Легким движением ручки поднимаю нос самолета, резко его опускаю. Сила инерции легко отрывает меня от сиденья, плавно бросает вверх. Считаю секунды надо сделать затяжку. Падаю вниз головой и вижу свой самолет. С разворотом влево "Чайка" стремительно уходит к земле. Дергаю вытяжное кольцо, слышу шуршание шелка, мотнувшись в сильном рывке, повисаю на стропах.
Все. Бой закончен.
Первый неудачный бой, первый удачный прыжок с парашютом. Впрочем, удачен ли он, говорить, наверное, рано. Клин почти подо мной; отсюда я вижу Истру, зеркальную гладь водохранилища, северо-запад Москвы и Московское море, ровную ленту канала и Дмитров. Я вижу всю красоту Подмосковья, но это меня не радует. Я теперь понимаю: прыжок, как и бой, неудачен. Кто же раскрывает парашют на такой высоте? Случись это около линии фронта, где шныряют Ме-109, они бы изрешетили меня.

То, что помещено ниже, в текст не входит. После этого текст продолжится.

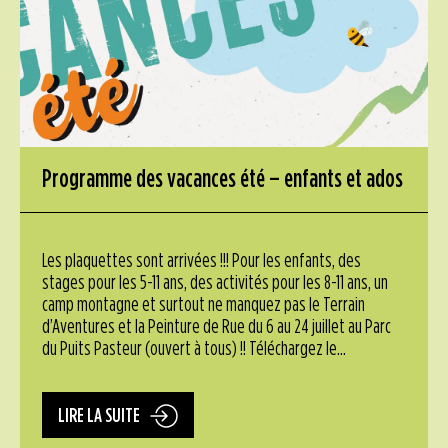
Programme des vacances été – enfants et ados
Les plaquettes sont arrivées !!! Pour les enfants, des
stages pour les 5-11 ans, des activités pour les 8-11 ans, un
camp montagne et surtout ne manquez pas le Terrain
d’Aventures et la Peinture de Rue du 6 au 24 juillet au Parc
du Puits Pasteur (ouvert à tous) !! Téléchargez le...
LIRE LA SUITE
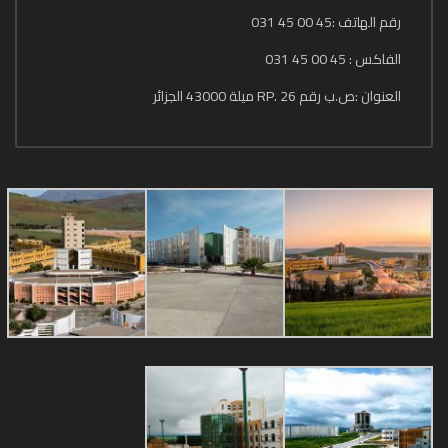
رقم الهاتف :45 00 45 031
الفاكس : 45 00 45 031
العنوان :ص.ب رقم 26 .RP ميلة 43000 الجزائر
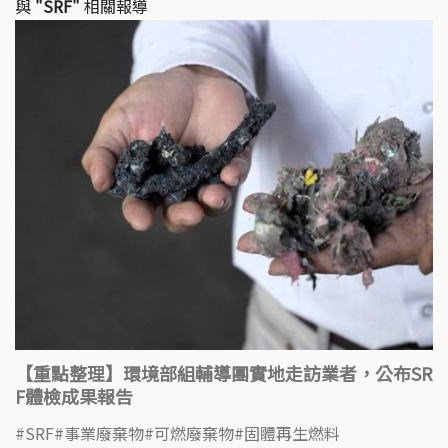
與
"SRF"
相關報導
【重點整理】環境部組輔導團實地走訪業者，公布SR
F體檢成果報告
SRF
事業廢棄物
可燃廢棄物
固體再生燃料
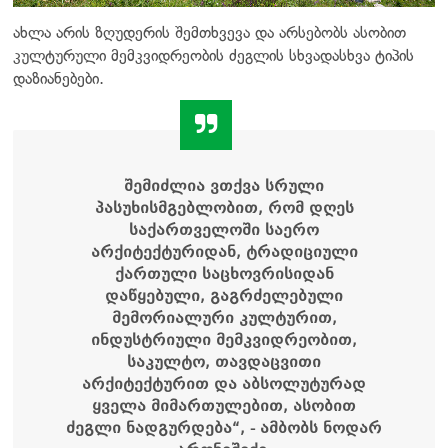
ახლა არის ზღუდერის შემთხვევა და არსებობს ასობით
კულტურული მემკვიდრეობის ძეგლის სხვადასხვა ტიპის
დაზიანებები.
შემიძლია ვთქვა სრული
პასუხისმგებლობით, რომ დღეს
საქართველოში საერო
არქიტექტურიდან, ტრადიციული
ქართული საცხოვრისიდან
დაწყებული, გაგრძელებული
მემორიალური კულტურით,
ინდუსტრიული მემკვიდრეობით,
საკულტო, თავდაცვითი
არქიტექტურით და აბსოლუტურად
ყველა მიმართულებით, ასობით
ძეგლი ნადგურდება“,
- ამბობს ნოდარ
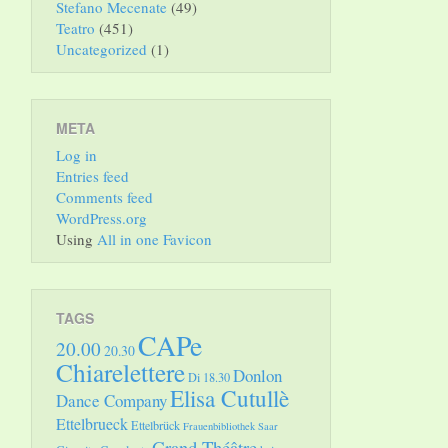
Stefano Mecenate
(49)
Teatro
(451)
Uncategorized
(1)
META
Log in
Entries feed
Comments feed
WordPress.org
Using
All in one Favicon
TAGS
CAPe
20.00
20.30
Chiarelettere
Donlon
Di 18.30
Elisa Cutullè
Dance Company
Ettelbrueck
Ettelbrück
Frauenbibliothek Saar
Grand Théâtre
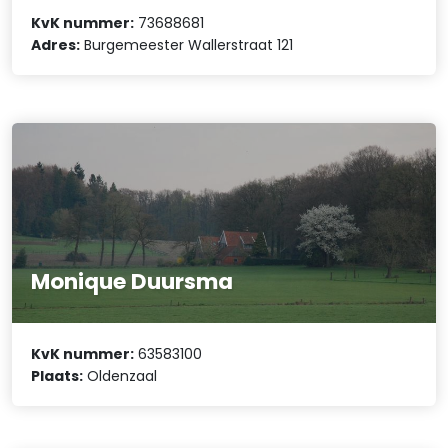
KvK nummer:
73688681
Adres:
Burgemeester Wallerstraat 121
Monique Duursma
KvK nummer:
63583100
Plaats:
Oldenzaal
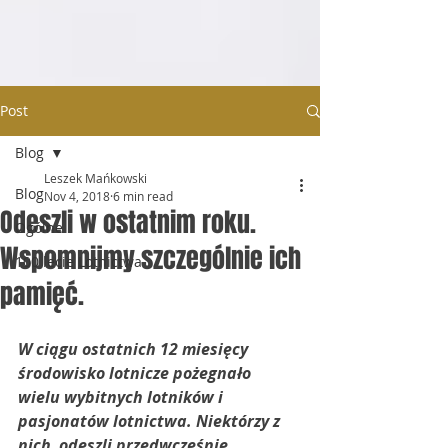
Post
Blog
Leszek Mańkowski
Blog
Nov 4, 2018
6 min read
Odeszli w ostatnim roku.
Ogólne
Wspomnijmy szczególnie ich
100 lecie Lotnictwa
pamięć.
W ciągu ostatnich 12 miesięcy 
środowisko lotnicze pożegnało  
wielu wybitnych lotników i 
pasjonatów lotnictwa. Niektórzy z 
nich  odeszli przedwcześnie 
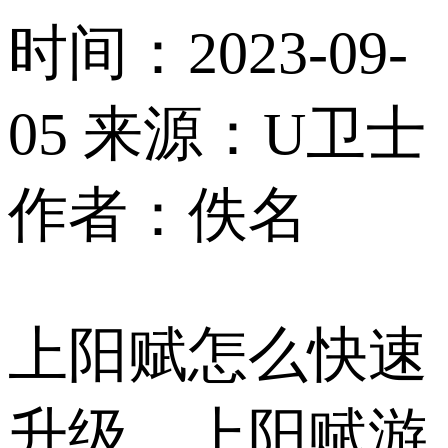
时间：2023-09-
05
来源：U卫士
作者：佚名
上阳赋怎么快速
升级，上阳赋游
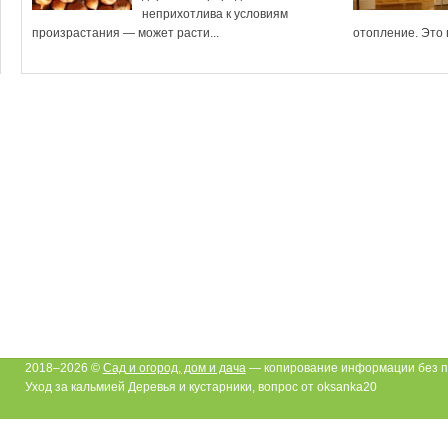
неприхотлива к условиям
произрастания — может расти...
отопление. Это в
2018–2026 ©
Сад и огород, дом и дача
— копирование информации без п
Уход за кальмией Деревья и кустарники, вопрос от oksanka20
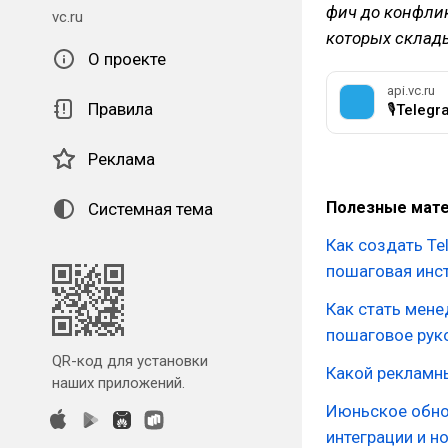
фич до конфлик
vc.ru
которых склад
О проекте
api.vc.ru
Правила
🎙Telegr
Реклама
Полезные мате
Системная тема
Как создать Te
пошаговая инс
Как стать мене
пошаговое рук
QR-код для установки
Какой рекламн
наших приложений.
Июньское обно
интеграции и н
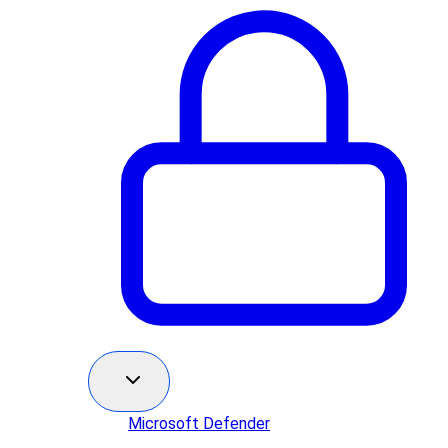
Microsoft Defender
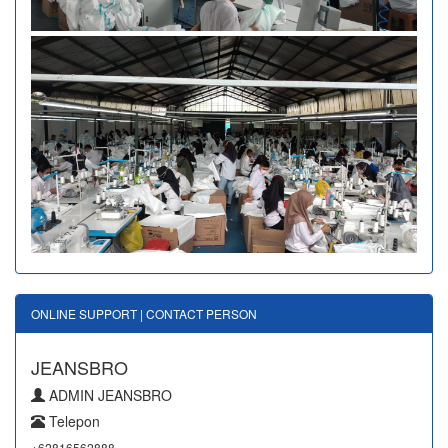
ONLINE SUPPORT | CONTACT PERSON
JEANSBRO
ADMIN JEANSBRO
Telepon
+62816562888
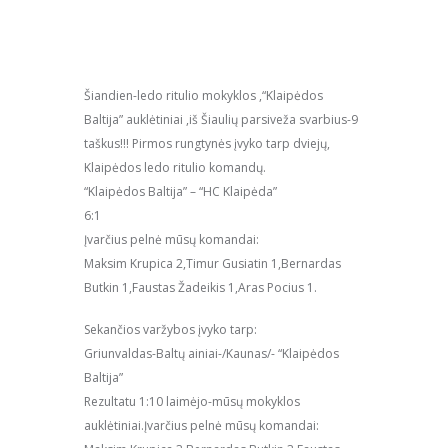
Šiandien-ledo ritulio mokyklos ,“Klaipėdos
Baltija” auklėtiniai ,iš Šiaulių parsiveža svarbius-9
taškus!!! Pirmos rungtynės įvyko tarp dviejų,
Klaipėdos ledo ritulio komandų.
“Klaipėdos Baltija” – “HC Klaipėda”
6:1
Įvarčius pelnė mūsų komandai:
Maksim Krupica 2,Timur Gusiatin 1,Bernardas
Butkin 1,Faustas Žadeikis 1,Aras Pocius 1.
Sekančios varžybos įvyko tarp:
Griunvaldas-Baltų ainiai-/Kaunas/- “Klaipėdos
Baltija”
Rezultatu 1:10 laimėjo-mūsų mokyklos
auklėtiniai.Įvarčius pelnė mūsų komandai:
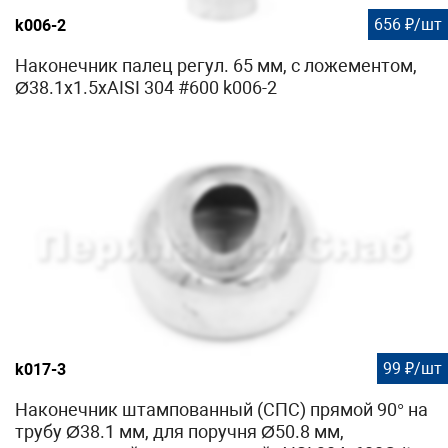
656 ₽/шт
k006-2
Наконечник палец регул. 65 мм, с ложементом,
Ø38.1х1.5хAISI 304 #600 k006-2
99 ₽/шт
k017-3
Наконечник штампованный (СПС) прямой 90° на
трубу Ø38.1 мм, для поручня Ø50.8 мм,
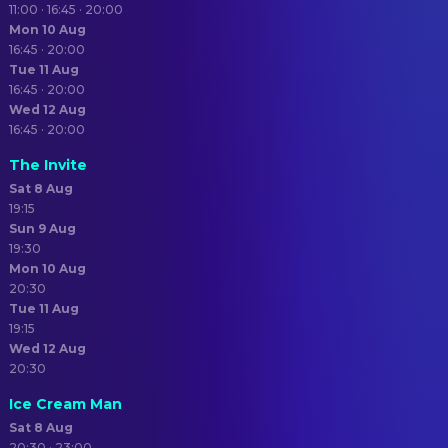
11:00 · 16:45 · 20:00
Mon 10 Aug
16:45 · 20:00
Tue 11 Aug
16:45 · 20:00
Wed 12 Aug
16:45 · 20:00
The Invite
Sat 8 Aug
19:15
Sun 9 Aug
19:30
Mon 10 Aug
20:30
Tue 11 Aug
19:15
Wed 12 Aug
20:30
Ice Cream Man
Sat 8 Aug
20:30 · 23:00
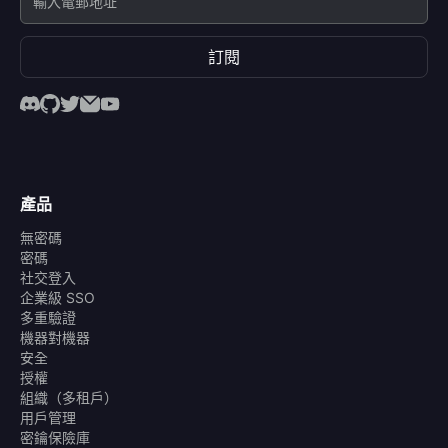
訂閱
產品
無密碼
密碼
社交登入
企業級 SSO
多重驗證
機器對機器
安全
授權
組織（多租戶）
用戶管理
密鑰保險庫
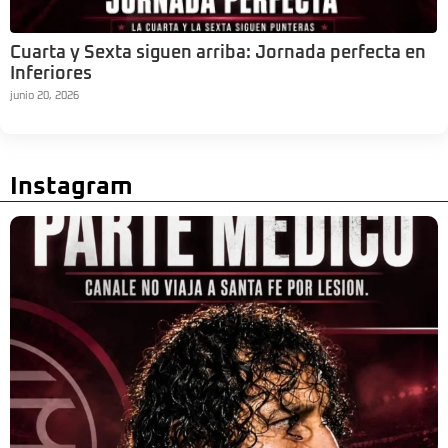
Cuarta y Sexta siguen arriba: Jornada perfecta en
Inferiores
junio 20, 2026
Instagram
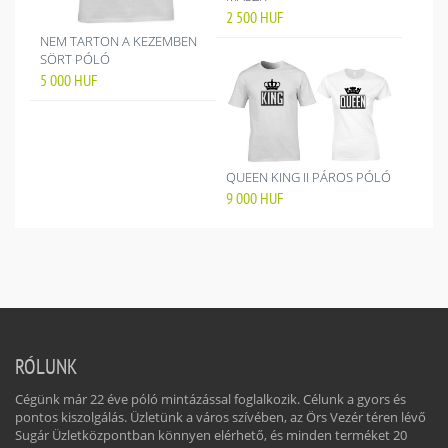
2 500
HUF
NEM TARTON A KEZEMBEN
SÖRT PÓLÓ
5 000
HUF
QUEEN KING II PÁROS PÓLÓ
9 000
HUF
RÓLUNK
Cégünk már 22 éve póló mintázással foglalkozik. Célunk a gyors és
pontos kiszolgálás. Üzletünk a város szívében, az Örs Vezér téren lévő
Sugár Üzletközpontban könnyen elérhető, és minden terméket 20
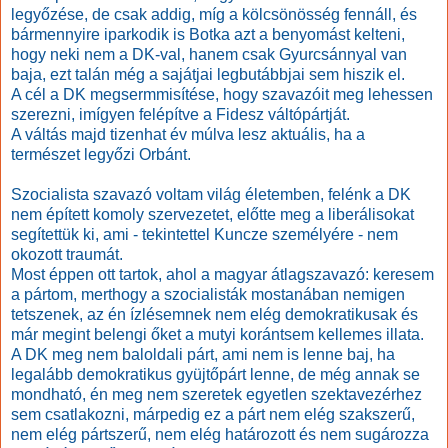
legyőzése, de csak addig, míg a kölcsönösség fennáll, és
bármennyire iparkodik is Botka azt a benyomást kelteni,
hogy neki nem a DK-val, hanem csak Gyurcsánnyal van
baja, ezt talán még a sajátjai legbutábbjai sem hiszik el.
A cél a DK megsermmisítése, hogy szavazóit meg lehessen
szerezni, imígyen felépítve a Fidesz váltópártját.
A váltás majd tizenhat év múlva lesz aktuális, ha a
természet legyőzi Orbánt.
Szocialista szavazó voltam világ életemben, felénk a DK
nem épített komoly szervezetet, előtte meg a liberálisokat
segítettük ki, ami - tekintettel Kuncze személyére - nem
okozott traumát.
Most éppen ott tartok, ahol a magyar átlagszavazó: keresem
a pártom, merthogy a szocialisták mostanában nemigen
tetszenek, az én ízlésemnek nem elég demokratikusak és
már megint belengi őket a mutyi korántsem kellemes illata.
A DK meg nem baloldali párt, ami nem is lenne baj, ha
legalább demokratikus gyüjtőpárt lenne, de még annak se
mondható, én meg nem szeretek egyetlen szektavezérhez
sem csatlakozni, márpedig ez a párt nem elég szakszerű,
nem elég pártszerű, nem elég határozott és nem sugározza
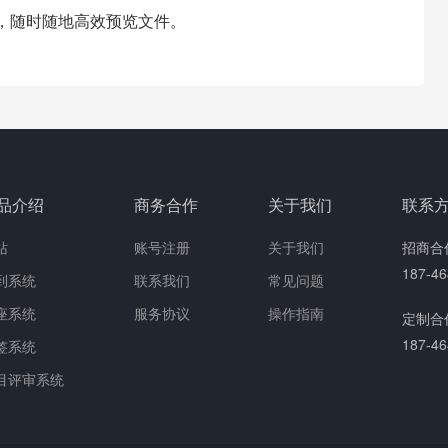
，随时随地高效预览文件。
品介绍
商务合作
关于我们
联系
站
账号注册
关于我们
招商合
187-
到系统
联系我们
常见问题
座系统
服务协议
操作指南
定制合
187-
签系统
目评审系统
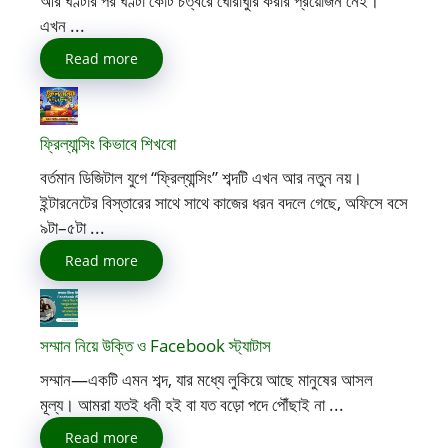
আর ঘণ্টার পর ঘণ্টা কোর্ট চত্বরে ঘোরাঘুরি করার প্রয়োজন নেই।
এখন ...
Read more
ফ্রিল্যান্সিং কিভাবে শিখবো
বর্তমান ডিজিটাল যুগে “ফ্রিল্যান্সিং” শব্দটি এখন আর নতুন নয়।
ইন্টারনেটের বিস্তারের সাথে সাথে কাজের ধরন বদলে গেছে, অফিসে বসে
৯টা–৫টা ...
Read more
সম্মান নিয়ে উক্তি ও Facebook স্ট্যাটাস
সম্মান—একটি এমন শব্দ, যার মধ্যে লুকিয়ে আছে মানুষের আসল
মূল্য। আমরা যতই ধনী হই বা যত বড়ো পদে পৌঁছাই না ...
Read more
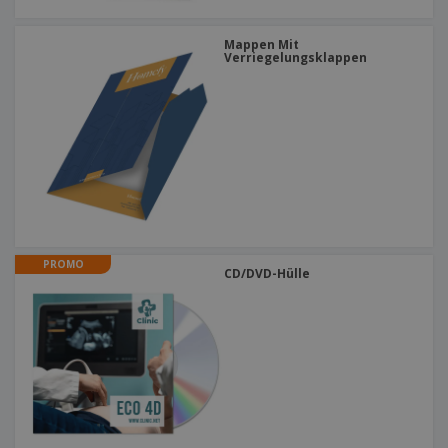
Mappen Mit
Verriegelungsklappen
PROMO
CD/DVD-Hülle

Постепенно снижаюсь. Подо мной - лесок, рядом - деревня и колхозное поле. Я думал, что самое страшное - первый прыжок с парашютом - уже позади. Однако это не так. К месту, куда я должен приземлиться, отовсюду сбегаются люди. С граблями и вилами - июль, время уборки хлебов. Недавно в газете видел рисунок: фашист-диверсант опускается прямо на вилы. Вполне представляю, как это может быть. Надо ускорить снижение, надо успеть приземлиться раньше, чем прибегут люди. Хватаю сразу несколько строп, тяну что есть силы. Купол ложится набок, ветер свистит в ушах, земля несется навстречу. Успею!..
На ошибках учимся
С утра день был жарким, горячим. И солнце палило нещадно, и много летали. Во второй половине дня небо нахмурилось, ветер принес низкие тучи и полеты пришлось прекратить. В такую погоду мы обычно проводим совещания или занятия. Проводим там, где и работаем, где живем - у самолетов.
Заседание комсомольского бюро эскадрильи открывает младший лейтенант Михаил Питолин. Насупив белесые брови, комсорг объявляет повестку дня: бой звена Шевчука с группой фашистских бомбардировщиков. И уточняет: не бой сам по себе, а действия летчиков.